> [Set of tasks]
(A) Decide whether each statement below agrees with the Ambon conflicts text, answering yes or no and quoting the deciding words of the text. (i) The CIA air raids on Ambon city ran from 27 April until 18 May. (ii) The Indonesian Air Force had two serviceable fighter aircraft on Ambon Island. (iii) Pope's B-26 was brought down by Dewanto's fire alone.
(B) Write the next part of the Ambon conflicts text, picking up after its final sentence.

==== Excerpted text

Conflicts since independence
Indonesia won its independence in 1945–49. As a consequence of ethnic and religious tensions, and President Sukarno making Indonesia a unitary state, Ambon was the scene of a revolt against the Indonesian government, resulting in the rebellion of the Republic of South Maluku in 1950.

In April and May 1958 during the Permesta rebellion in North Sulawesi, the USA supported and supplied the rebels. Pilots from a Taiwan-based CIA front organisation, Civil Air Transport, flying CIA B-26 Invader aircraft, repeatedly bombed and machine-gunned targets on Ambon. From 27 April until 18 May there were CIA air raids on Ambon city. Also, on 8 May 1958 CIA pilot Allen Pope bombed and machine-gunned the Indonesian Air Force base at Liang in the northeast of the island, damaging the runway and destroying a Consolidated PBY Catalina. The Indonesian Air Force had only one serviceable fighter aircraft on Ambon Island, a North American P-51 Mustang at Liang. Pope's last air raid was on 18 May, when an Indonesian pilot at Liang, Captain Ignatius Dewanto, was scrambled to the P-51. Pope had attacked Ambon city before Dewanto could catch him, but Dewanto intercepted him just as Pope was attacking one of a pair of troop ships in an Indonesian fleet west of Ambon Island. The B-26 was brought down by fire from both Dewanto and shipborne anti-aircraft gunners. Pope and his Indonesian radio operator bailed out and were captured, which immediately exposed the level of CIA support for the Permesta rebellion. Embarrassed, the Eisenhower administration quickly ended CIA support for Permesta and withdrew its agents and remaining aircraft from the conflict.

========
==== Available data

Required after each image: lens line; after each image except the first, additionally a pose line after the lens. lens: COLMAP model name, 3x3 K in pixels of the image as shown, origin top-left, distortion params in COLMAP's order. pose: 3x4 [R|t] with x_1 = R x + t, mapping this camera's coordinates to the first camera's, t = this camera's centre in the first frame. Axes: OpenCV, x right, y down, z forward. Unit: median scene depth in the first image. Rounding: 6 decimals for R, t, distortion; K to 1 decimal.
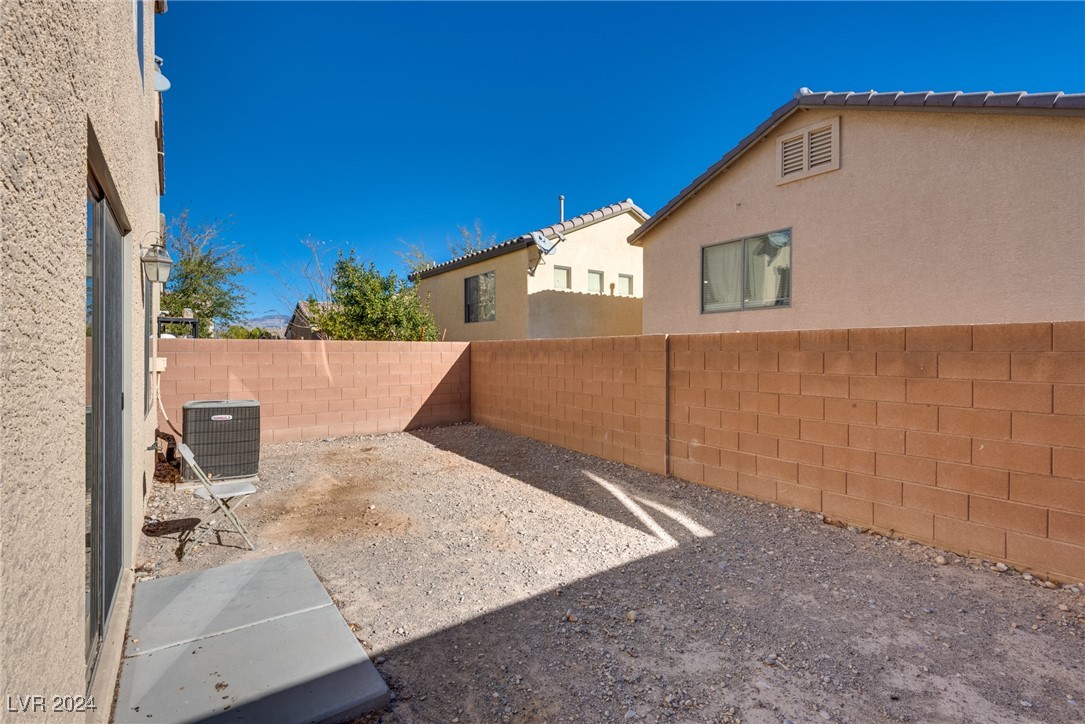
lens RADIAL K [[487.6, 0, 542.5], [0, 487.6, 362.0], [0, 0, 1]] dist [0.001398, 0.000069]
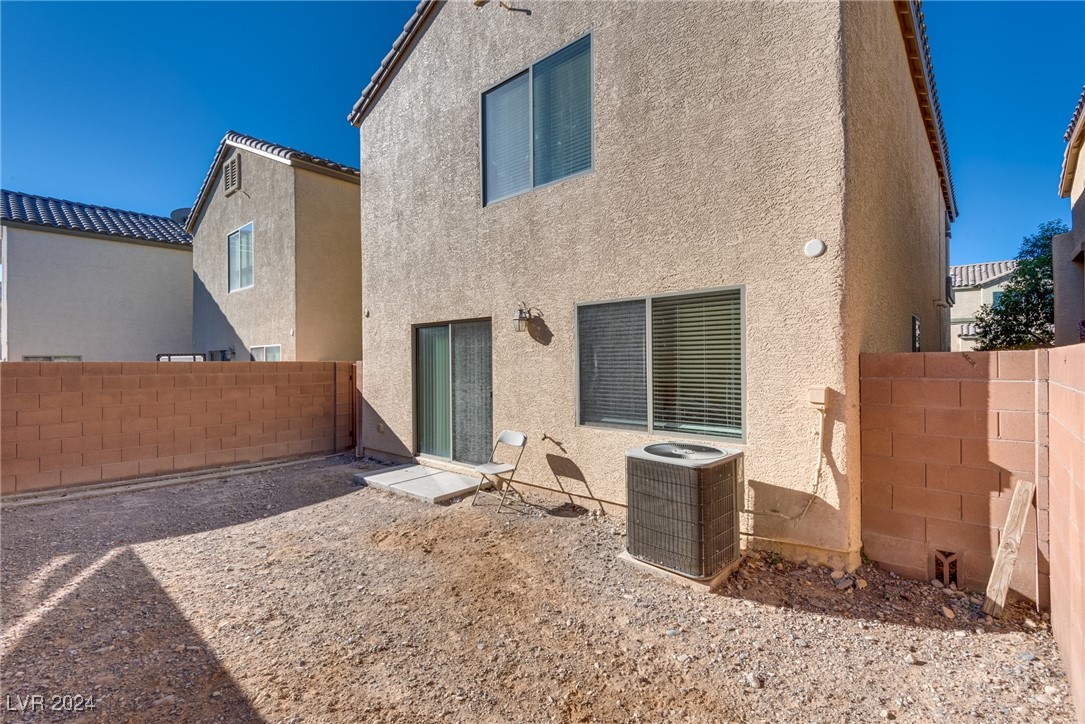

========

> [Answers to each task]
(A)
(i) Yes: "From 27 April until 18 May there were CIA air raids on Ambon city."
(ii) No: "The Indonesian Air Force had only one serviceable fighter aircraft on Ambon Island"
(iii) No: "The B-26 was brought down by fire from both Dewanto and shipborne anti-aircraft gunners."

(B)
Between 1999 and 2002, Ambon was at the centre of sectarian conflict across the Maluku Islands. In 2007, Ambon resident Leonard Joni Sinay was sentenced to fifteen years' imprisonment for treason after he and other activists protested a visit by President Susilo Bambang Yudhoyono with a dance and a raising of the banned regional flag; both Human Rights Watch and Amnesty International called for his release, the latter organization designating him a prisoner of conscience.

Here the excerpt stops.